Autor Jens Bisky über Berlin: Eine „Biographie" der Hauptstadt

Alles begann mit drei Billy-Wilder-Filmen. Kultursenator Lederer (Linke) und Autor Jens Bisky sprachen über dessen Buch „Berlin. Biographie einer großen Stadt".

Am Anfang stand eine Lücke. Meinte Jens Bisky. „Es gibt Tausende von Büchern über Berlin“, sagt er, „ein paar hundert sind richtig gut.“ Aber auch ziemlich alt – und wie wäre es, die Geschichte der Stadt aus der zeitgenössischen Perspektive zu erzählen?
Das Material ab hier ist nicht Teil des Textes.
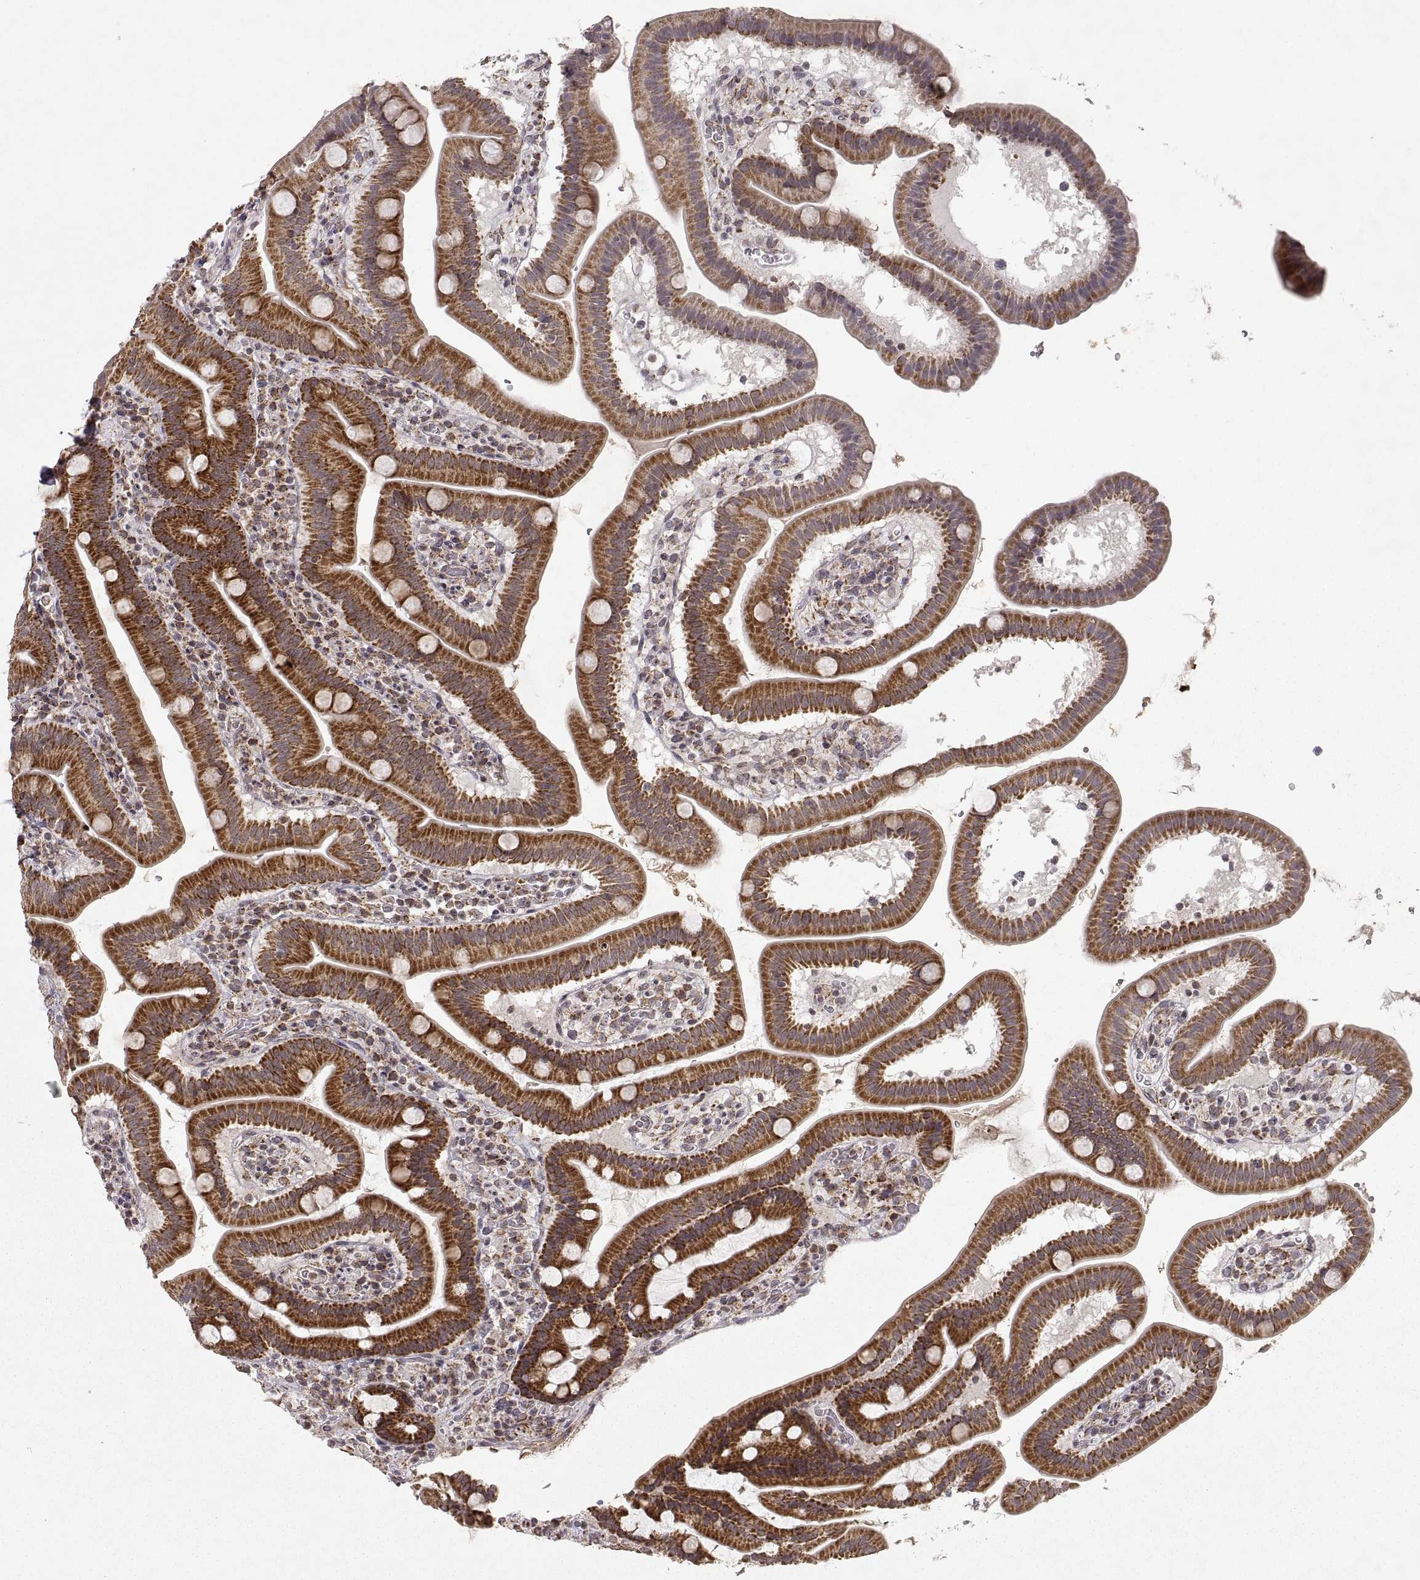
{"staining": {"intensity": "strong", "quantity": ">75%", "location": "cytoplasmic/membranous"}, "tissue": "duodenum", "cell_type": "Glandular cells", "image_type": "normal", "snomed": [{"axis": "morphology", "description": "Normal tissue, NOS"}, {"axis": "topography", "description": "Duodenum"}], "caption": "Immunohistochemical staining of normal human duodenum shows high levels of strong cytoplasmic/membranous staining in about >75% of glandular cells. (DAB IHC, brown staining for protein, blue staining for nuclei).", "gene": "MANBAL", "patient": {"sex": "male", "age": 59}}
Fünf Jahre hat Bisky an seinem backsteindicken Buch „Berlin“ geschrieben, das er eine „Biographie“ der Stadt nennt, und es hat sich rasch zu einem Bestseller und anerkannten Standardwerk entwickelt – keine klassisch akademische Geschichtsschreibung, sondern journalistisch geprägtes Erzählen.

Am Mittwochabend hatte der Rowohlt-Verlag in den Friedrichshainer Veranstaltungsort „Freiraum in der Box“ eingeladen, um mit Bisky, wie er sagte, „ein wenig über das Nest an der Spree zu plaudern“, und das mit Kultursenator Klaus Lederer, der von sich sagte, er habe die fast tausend Seiten allesamt gelesen.

Wie hat es angefangen? Bisky berichtete, er habe seine Arbeit mit der Inspiration durch drei Berlin-Filme von Billy Wilder begonnen, „von denen mir klar war, dass sie im Buch vorkommen müssen“: „Menschen am Sonntag“, „A Foreign Affair“ und „Eins, zwei drei“. Damit war die Perspektive abgesteckt, die das Leben der Menschen in den Mittelpunkt rückt.

Autor Jens Bisky.
Autor Jens Bisky.
© Bernhardt Linke - Farbtonwerk

Das Buch beginnt zwangsläufig mit der Gründung von Berlin und Cölln um 1237 und lässt das Mittelalter nicht aus, aber Bisky erkannte dann doch, dass sein eigentliches Interesse nach dem Dreißigjährigen Krieg mit dem Großen Kurfürsten Friedrich Wilhelm einsetzte.

Spannungsverhältnis zwischen Berlin und Umland

„Was ist Berlin?“ und „Was ist überhaupt eine große Stadt?“ – das seien die Anfangsfragen seiner Arbeit gewesen, sagte Bisky. Und es ging ihm natürlich darum, dem Spannungsverhältnis zwischen Berlin und seinem Umland nachzugehen: Warum empfinden es viele Berliner als nahezu beleidigend, wenn man sie „Brandenburger“ nennt, während kein Münchener etwas dagegen hat, „Bayer“ genannt zu werden?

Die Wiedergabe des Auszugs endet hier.